Soudan
Sous le régime sévère de l'ex-président Omar el-Béchir, les tribus de l'est du Soudan se sont senties abandonnées et négligées, allant jusqu'à prendre les armes contre lui. Mais deux ans après son éviction, elles restent marginalisées et économiquement démunies.
Depuis des millénaires, les tribus vivant entre les frontières égyptienne et érythréenne jouissent d'une culture unique, avec des vêtements, des maisons et une alimentation traditionnels.
Les communautés orientales du Soudan appartiennent en grande partie à l'ethnie Beja qui habite les terrains rocheux des États de Gedaref et de Kassala. Ils ont suivi une vie nomade en tant qu'éleveurs de bétail et agriculteurs, parcourant les terres entre les rives du Nil à l'ouest et la côte de la mer Rouge à l'est.
"Les Béja ont toujours eu une aversion pour la vie urbaine", explique Moussa Saeed, professeur de sociologie à l'université de la mer Rouge.
Aujourd'hui, près de 90 % d'entre eux mènent encore une existence rurale dans de simples huttes couvertes de jute, "malgré la dureté de la vie", a-t-il ajouté.
Pendant plus d'une décennie sous le régime de Bachir, les communautés de l'est ont fait partie de la lutte armée contre son gouvernement, protestant contre la négligence économique, la marginalisation et la privation de droits.
Fin 2018, elles ont rejoint les manifestations nationales contre le pouvoir de Bachir qui ont finalement conduit à son éviction en avril 2019. Mais ces dernières semaines, ils ont fait partie des manifestants qui ont bloqué le principal port maritime du pays à Port-Soudan, ainsi qu'une route clé menant à Khartoum, mettant gravement à mal l'économie déjà en difficulté.
Comme d'autres dans tout le Soudan, les Béja ont soutenu le gouvernement de transition mis en place en août 2019 jusqu'à ce que l'administration dirigée par le Premier ministre Abdalla Hamdok signe un accord de paix avec les groupes rebelles, plus d'un an plus tard. Mais exposant les rivalités entre les tribus Beja, certains se sont opposés à cet accord d'octobre 2020, qui comprend une section relative au Soudan oriental, signée par des parties dominées par la tribu Beni Amer, mais excluant d'autres groupes comme les Al-Hadendoa.
Un leader de la protestation, Sayed Abouamnah, a déclaré que le blocus se poursuivrait "jusqu'à ce que le gouvernement tienne compte de nos demandes... en annulant les parties de l'accord de paix de Juba sur l'est qui ont été signées avec des personnes qui ne représentent pas l'est du Soudan".
Bien que la région soit connue pour ses champs fertiles, qu'elle soit riche en mines d'or et qu'elle constitue une plaque tournante du commerce maritime, elle est aussi la partie la plus pauvre du Soudan, classée par les Nations unies parmi les pays les plus pauvres du monde.
Langues anciennes
Un autre manifestant a déclaré qu'en dépit de la visite d'une délégation gouvernementale au début de l'année, ses demandes n'avaient pas abouti.

+-------+

● **Consigne 1**:
Dites par oui ou par non si chacune des affirmations (a), (b) et (c) concorde avec l'extrait sur le Soudan oriental, en citant mot pour mot les termes qui tranchent.
(a) Près de 90 % des Béja mènent encore une existence rurale.
(b) L'accord de paix d'octobre 2020 a été signé par des parties dominées par les Al-Hadendoa.
(c) Omar el-Béchir a été évincé du pouvoir en avril 2019.
L'extrait et les enregistrements sont deux matériaux indépendants l'un de l'autre.

● **Enregistrements fournis**:

+-------+

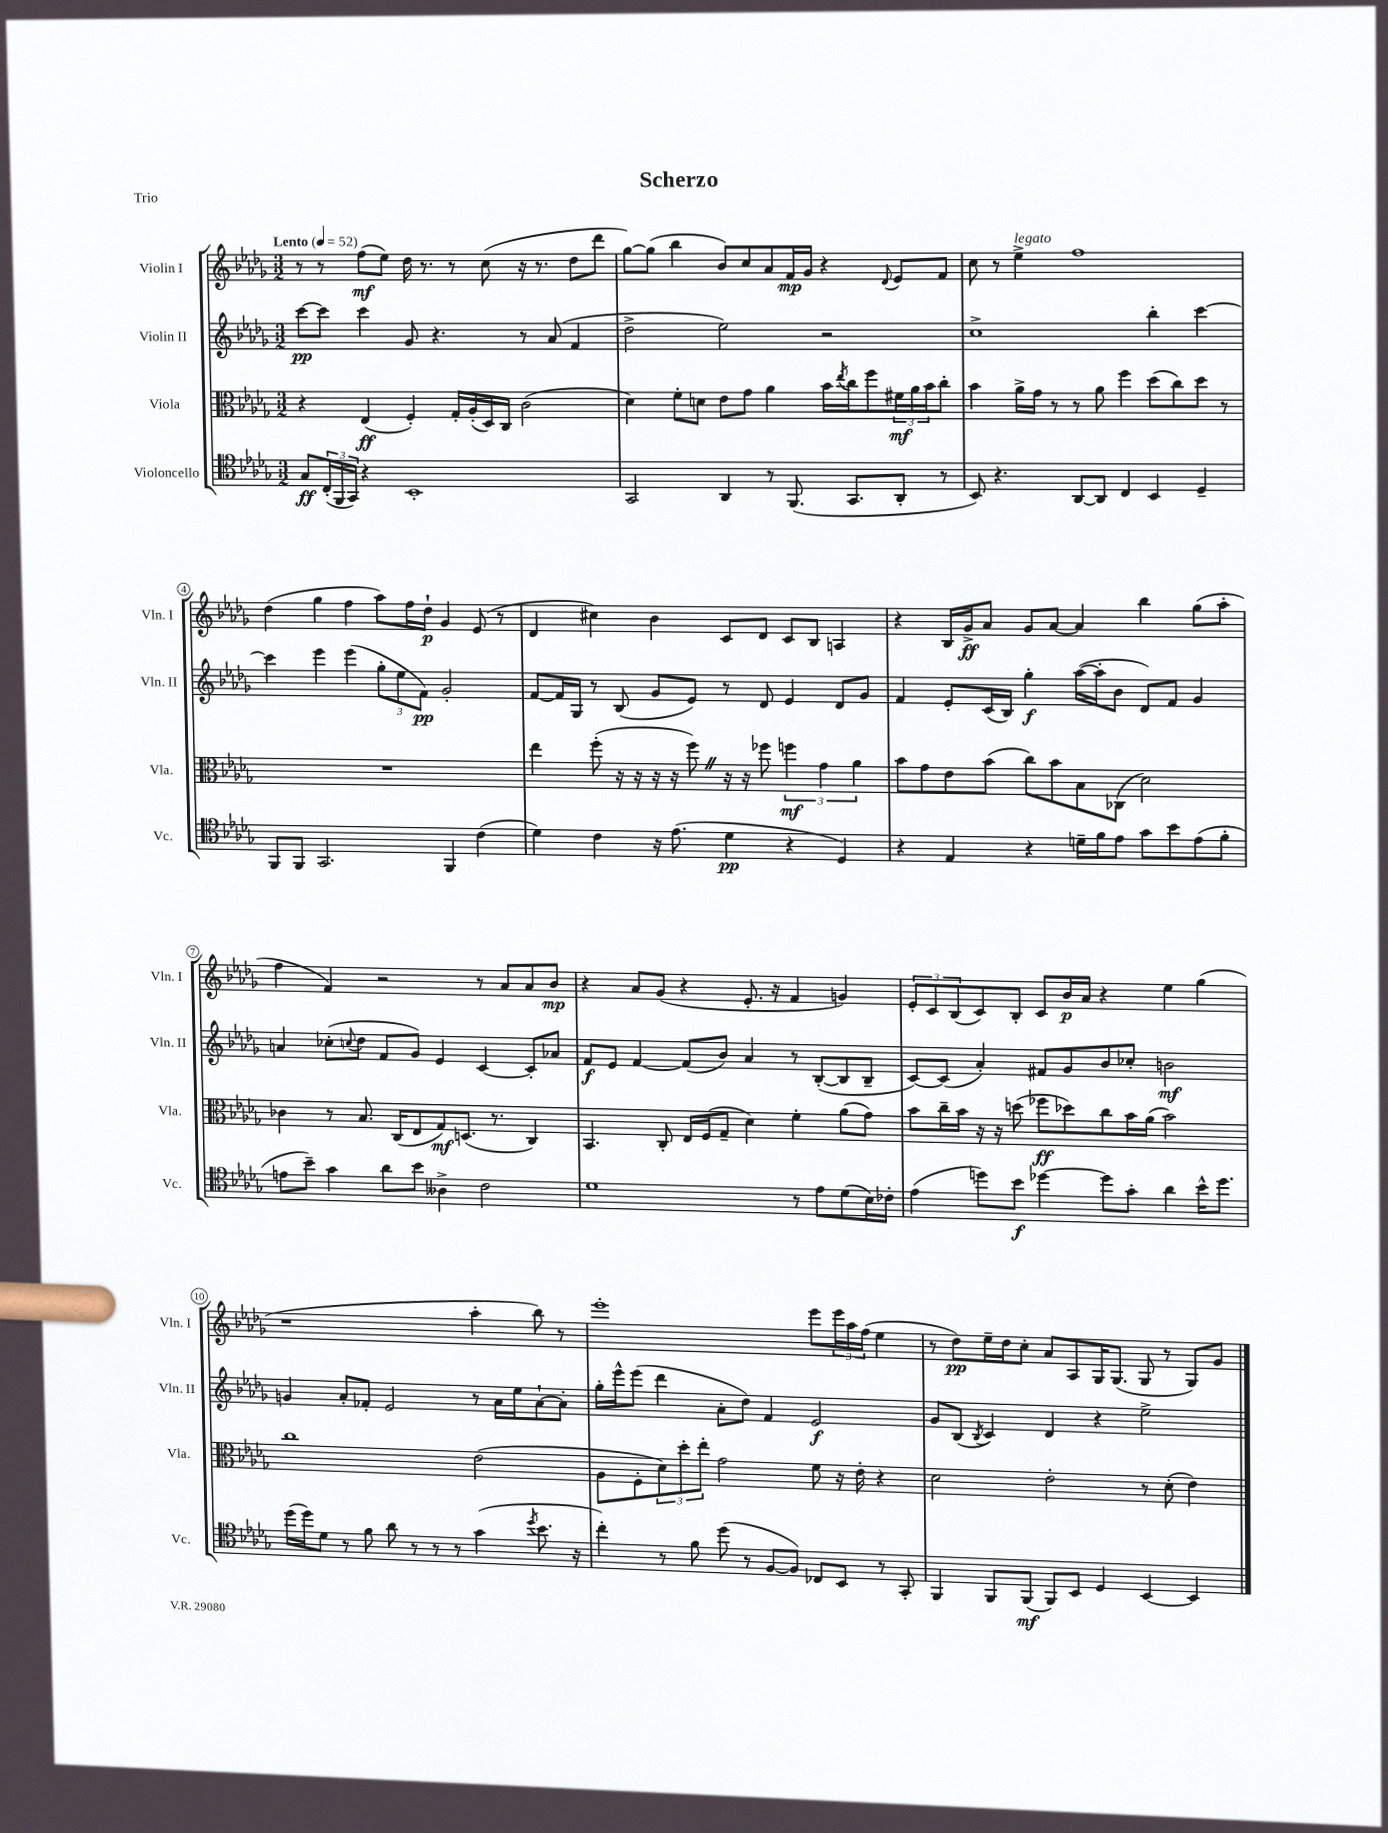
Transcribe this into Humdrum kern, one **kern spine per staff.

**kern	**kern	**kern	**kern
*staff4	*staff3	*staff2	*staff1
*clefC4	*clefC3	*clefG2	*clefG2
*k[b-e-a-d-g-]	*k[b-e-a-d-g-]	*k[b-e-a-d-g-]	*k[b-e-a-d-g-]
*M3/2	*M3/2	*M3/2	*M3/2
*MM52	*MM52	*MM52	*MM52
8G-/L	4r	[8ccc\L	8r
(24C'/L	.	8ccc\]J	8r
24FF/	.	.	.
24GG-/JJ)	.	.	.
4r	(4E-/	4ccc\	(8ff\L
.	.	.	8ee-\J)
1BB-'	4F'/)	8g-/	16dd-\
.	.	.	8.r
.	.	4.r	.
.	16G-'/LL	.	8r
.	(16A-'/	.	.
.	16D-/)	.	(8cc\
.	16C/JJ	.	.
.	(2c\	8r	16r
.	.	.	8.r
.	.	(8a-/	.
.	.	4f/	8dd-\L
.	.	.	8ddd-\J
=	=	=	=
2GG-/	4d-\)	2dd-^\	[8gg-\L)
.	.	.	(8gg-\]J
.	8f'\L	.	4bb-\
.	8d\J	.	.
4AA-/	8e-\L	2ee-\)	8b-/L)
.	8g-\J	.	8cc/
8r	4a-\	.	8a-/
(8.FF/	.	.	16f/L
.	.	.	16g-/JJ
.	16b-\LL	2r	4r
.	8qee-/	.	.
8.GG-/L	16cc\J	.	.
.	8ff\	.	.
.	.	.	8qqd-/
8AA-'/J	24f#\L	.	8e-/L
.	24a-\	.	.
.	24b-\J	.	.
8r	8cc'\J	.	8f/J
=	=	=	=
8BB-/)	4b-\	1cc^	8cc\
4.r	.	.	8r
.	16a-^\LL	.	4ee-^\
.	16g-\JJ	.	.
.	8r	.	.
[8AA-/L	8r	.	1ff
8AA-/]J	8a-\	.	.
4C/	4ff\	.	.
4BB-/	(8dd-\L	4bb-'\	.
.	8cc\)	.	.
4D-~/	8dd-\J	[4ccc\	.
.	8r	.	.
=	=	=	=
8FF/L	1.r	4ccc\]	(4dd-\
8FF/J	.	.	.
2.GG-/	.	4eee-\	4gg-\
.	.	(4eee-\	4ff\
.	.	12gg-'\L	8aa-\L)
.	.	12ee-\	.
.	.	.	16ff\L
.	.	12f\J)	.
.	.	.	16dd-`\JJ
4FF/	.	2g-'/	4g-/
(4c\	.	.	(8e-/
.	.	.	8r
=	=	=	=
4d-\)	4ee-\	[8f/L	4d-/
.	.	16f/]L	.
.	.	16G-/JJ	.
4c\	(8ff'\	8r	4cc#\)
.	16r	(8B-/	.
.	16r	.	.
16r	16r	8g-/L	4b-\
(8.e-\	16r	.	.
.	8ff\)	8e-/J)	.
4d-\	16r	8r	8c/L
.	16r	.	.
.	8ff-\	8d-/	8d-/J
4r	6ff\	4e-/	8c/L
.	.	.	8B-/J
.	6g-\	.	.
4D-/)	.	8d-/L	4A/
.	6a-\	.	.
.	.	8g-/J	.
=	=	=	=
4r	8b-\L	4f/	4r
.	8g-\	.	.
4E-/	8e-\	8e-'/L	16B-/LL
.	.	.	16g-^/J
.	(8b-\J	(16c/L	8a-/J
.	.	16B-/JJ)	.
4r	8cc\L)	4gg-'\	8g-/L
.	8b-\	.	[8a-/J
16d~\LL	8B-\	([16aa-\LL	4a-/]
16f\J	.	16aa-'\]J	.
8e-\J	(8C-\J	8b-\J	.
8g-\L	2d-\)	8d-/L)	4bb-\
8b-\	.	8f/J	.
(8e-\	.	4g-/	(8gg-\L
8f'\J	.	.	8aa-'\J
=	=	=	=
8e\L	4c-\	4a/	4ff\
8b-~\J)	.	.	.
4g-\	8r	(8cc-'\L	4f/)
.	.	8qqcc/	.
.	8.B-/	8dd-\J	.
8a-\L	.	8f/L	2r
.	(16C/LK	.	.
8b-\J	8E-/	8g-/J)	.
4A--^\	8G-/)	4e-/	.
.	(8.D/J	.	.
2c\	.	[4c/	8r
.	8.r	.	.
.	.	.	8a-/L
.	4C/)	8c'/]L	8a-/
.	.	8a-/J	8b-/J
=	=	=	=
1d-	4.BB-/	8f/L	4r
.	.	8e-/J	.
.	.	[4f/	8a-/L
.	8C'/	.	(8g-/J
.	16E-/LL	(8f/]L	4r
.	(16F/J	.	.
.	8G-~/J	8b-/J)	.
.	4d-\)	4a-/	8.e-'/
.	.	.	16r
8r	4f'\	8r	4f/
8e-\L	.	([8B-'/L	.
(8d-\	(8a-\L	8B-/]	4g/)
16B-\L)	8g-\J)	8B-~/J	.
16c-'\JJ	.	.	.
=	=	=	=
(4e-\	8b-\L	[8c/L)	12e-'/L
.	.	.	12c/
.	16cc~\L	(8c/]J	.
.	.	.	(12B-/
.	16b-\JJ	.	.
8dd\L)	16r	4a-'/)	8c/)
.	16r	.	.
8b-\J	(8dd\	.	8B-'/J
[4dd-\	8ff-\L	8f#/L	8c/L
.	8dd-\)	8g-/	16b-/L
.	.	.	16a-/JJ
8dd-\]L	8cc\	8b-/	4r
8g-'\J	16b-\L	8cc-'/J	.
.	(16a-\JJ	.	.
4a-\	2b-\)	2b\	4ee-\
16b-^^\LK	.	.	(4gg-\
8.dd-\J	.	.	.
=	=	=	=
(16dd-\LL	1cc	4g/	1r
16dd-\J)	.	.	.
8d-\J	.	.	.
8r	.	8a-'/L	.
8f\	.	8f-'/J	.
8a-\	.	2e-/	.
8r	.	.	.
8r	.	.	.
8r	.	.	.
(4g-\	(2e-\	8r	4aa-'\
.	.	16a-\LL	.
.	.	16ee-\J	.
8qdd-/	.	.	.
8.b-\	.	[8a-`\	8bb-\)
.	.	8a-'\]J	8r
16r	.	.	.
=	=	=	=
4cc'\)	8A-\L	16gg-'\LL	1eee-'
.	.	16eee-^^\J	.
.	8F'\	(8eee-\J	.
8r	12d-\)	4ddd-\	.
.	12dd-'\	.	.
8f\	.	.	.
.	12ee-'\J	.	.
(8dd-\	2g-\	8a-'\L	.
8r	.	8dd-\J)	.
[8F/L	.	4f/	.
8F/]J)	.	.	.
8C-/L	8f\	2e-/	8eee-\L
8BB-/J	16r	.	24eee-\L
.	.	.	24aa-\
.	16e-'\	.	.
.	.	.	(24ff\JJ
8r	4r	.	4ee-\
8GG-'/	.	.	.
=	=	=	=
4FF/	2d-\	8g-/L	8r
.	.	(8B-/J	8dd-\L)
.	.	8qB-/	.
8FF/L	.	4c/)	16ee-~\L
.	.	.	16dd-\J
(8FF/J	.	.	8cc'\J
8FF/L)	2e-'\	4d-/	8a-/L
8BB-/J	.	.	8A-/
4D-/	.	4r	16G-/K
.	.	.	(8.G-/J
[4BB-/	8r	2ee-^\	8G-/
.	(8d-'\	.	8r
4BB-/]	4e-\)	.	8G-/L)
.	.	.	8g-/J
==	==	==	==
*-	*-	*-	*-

+-------+

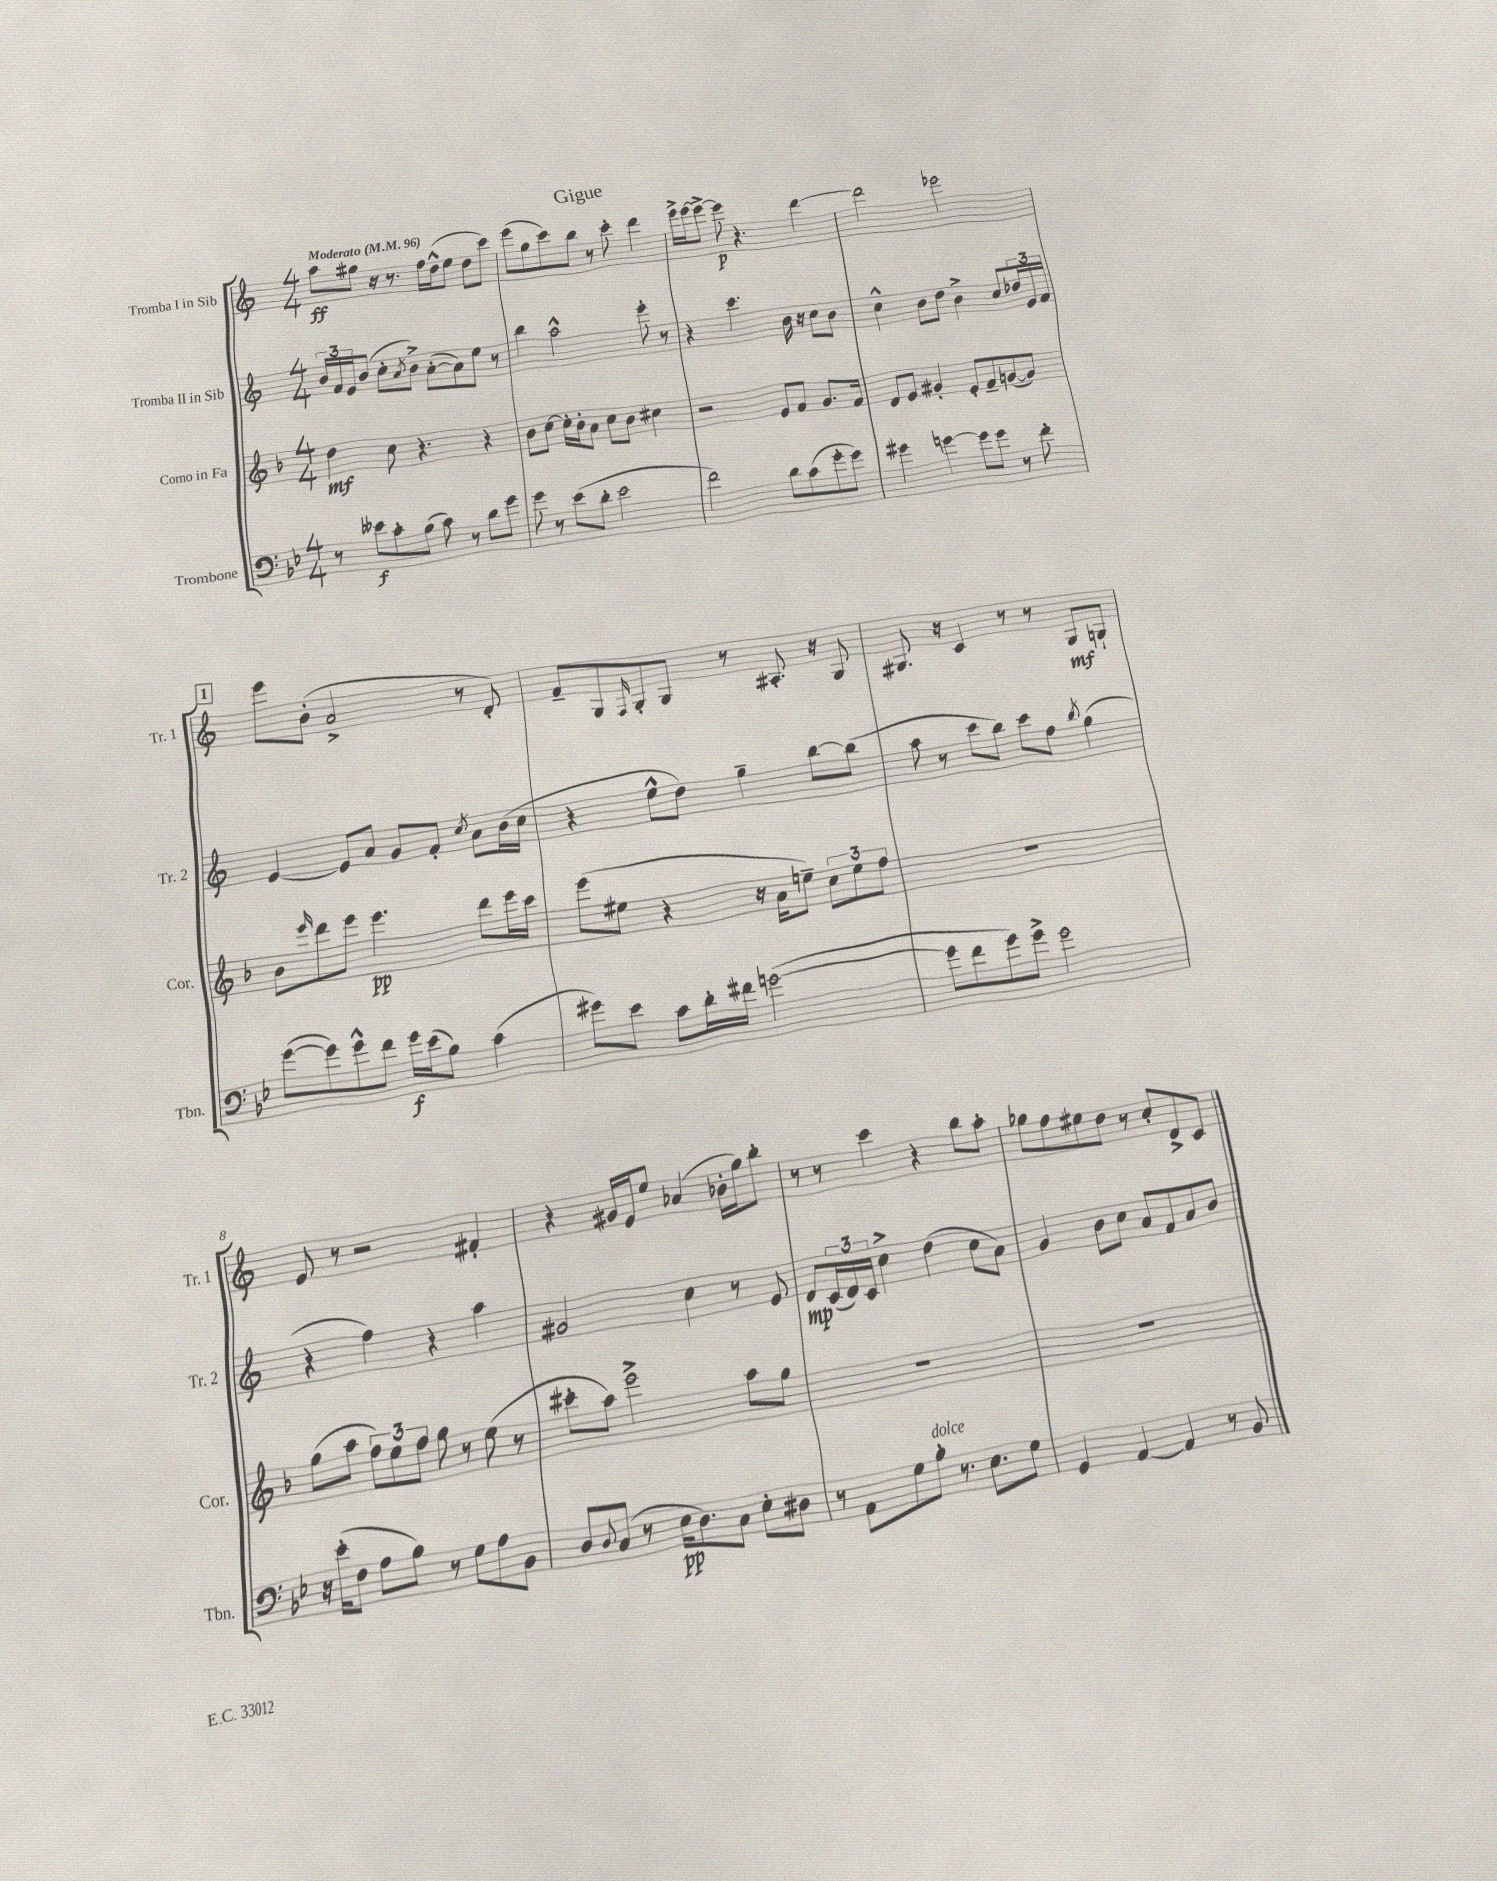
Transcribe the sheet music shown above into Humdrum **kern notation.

+-------+

● **Consigne 2**:
Relevez toutes les lignes des enregistrements qui contiennent la chaîne « Humdrum », en tenant compte de la casse.

● **Résultat obtenu 1**:
(a) Oui : « près de 90 % d'entre eux mènent encore une existence rurale ».
(b) Non : « signée par des parties dominées par la tribu Beni Amer, mais excluant d'autres groupes comme les Al-Hadendoa ».
(c) Oui : « ont finalement conduit à son éviction en avril 2019 ».

● **Résultat obtenu 2**:
Transcribe this into Humdrum kern, one **kern spine per staff.
Transcribe the sheet music shown above into Humdrum **kern notation.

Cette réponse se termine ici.